180,000 Americans killed by other Americans since 9/11 vs only 33 by Muslims - skbohra123
http://www.wired.com/dangerroom/2013/02/american-muslim-terrorism/?cid=co5626214

======
bryanlarsen
I predict a sharp rise in Muslim "terrorism" in the United States in the next
few decades. It won't be real terrorism, just gang violence called terrorism
by the authorities so that they can pull out their big guns.

As far as I'm aware, gangs in America are typically formed of from communities
that are socially cohesive, discriminated against by their neighbors, who live
in times & areas where opportunities are limited. I believe that all three of
these conditions apply to Muslim immigrants.

------
ygra
The problem is that none of this is new and our tendency to rank rare risks
that make for good stories above common risks that kill so many more is known.
Alas, not by the right people (and the general population which probably
wouldn't allow a politician to remain in office for long if they dared to
drastically reduce inefficient spending of money, such as for DHS or TSA).

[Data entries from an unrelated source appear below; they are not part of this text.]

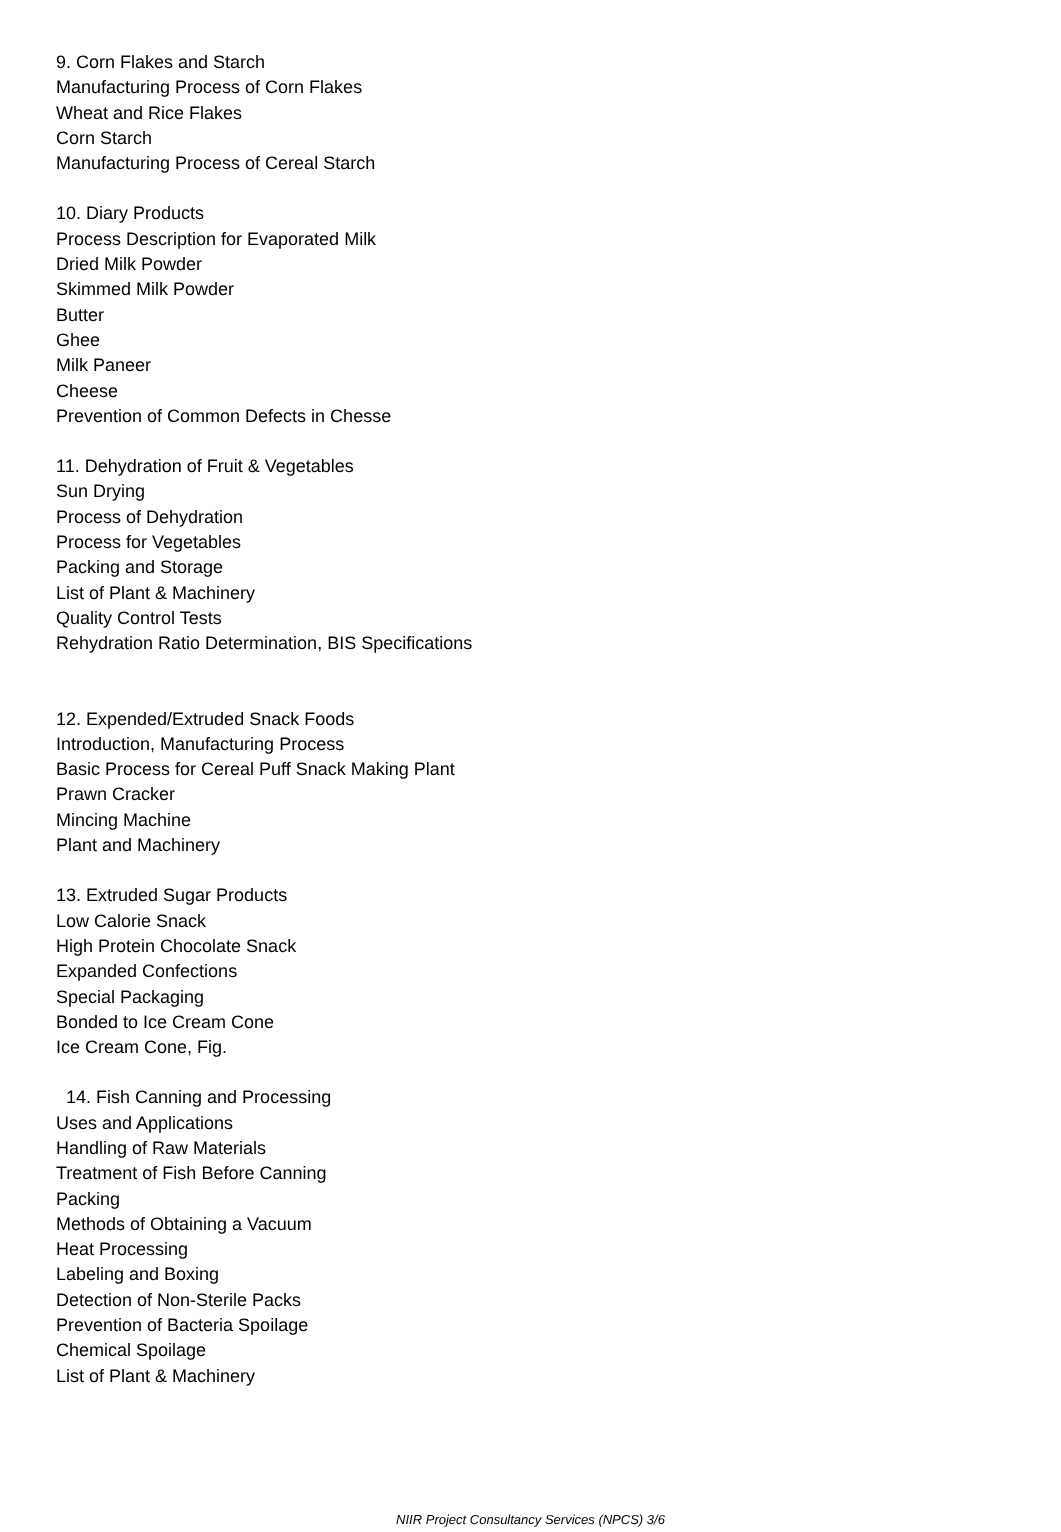9. Corn Flakes and Starch
Manufacturing Process of Corn Flakes
Wheat and Rice Flakes
Corn Starch
Manufacturing Process of Cereal Starch
10. Diary Products
Process Description for Evaporated Milk
Dried Milk Powder
Skimmed Milk Powder
Butter
Ghee
Milk Paneer
Cheese
Prevention of Common Defects in Chesse
11. Dehydration of Fruit & Vegetables
Sun Drying
Process of Dehydration
Process for Vegetables
Packing and Storage
List of Plant & Machinery
Quality Control Tests
Rehydration Ratio Determination, BIS Specifications
12. Expended/Extruded Snack Foods
Introduction, Manufacturing Process
Basic Process for Cereal Puff Snack Making Plant
Prawn Cracker
Mincing Machine
Plant and Machinery
13. Extruded Sugar Products
Low Calorie Snack
High Protein Chocolate Snack
Expanded Confections
Special Packaging
Bonded to Ice Cream Cone
Ice Cream Cone, Fig.
14. Fish Canning and Processing
Uses and Applications
Handling of Raw Materials
Treatment of Fish Before Canning
Packing
Methods of Obtaining a Vacuum
Heat Processing
Labeling and Boxing
Detection of Non-Sterile Packs
Prevention of Bacteria Spoilage
Chemical Spoilage
List of Plant & Machinery
NIIR Project Consultancy Services (NPCS) 3/6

I think Bruce Schneier has long since ceased to even comment anymore because
he made the point way too often by now.

------
anigbrowl
Title is less clear than original article, and I'm not sure it's relevant to
HN, interesting though it is.

------
indy
Perhaps the HN title should replace 'Muslims' with 'Muslim Terrorism'?

------
DeepDuh
Wait, so Muslims and Americans are mutually exclusive?

------
cdi
Let's invade America!!!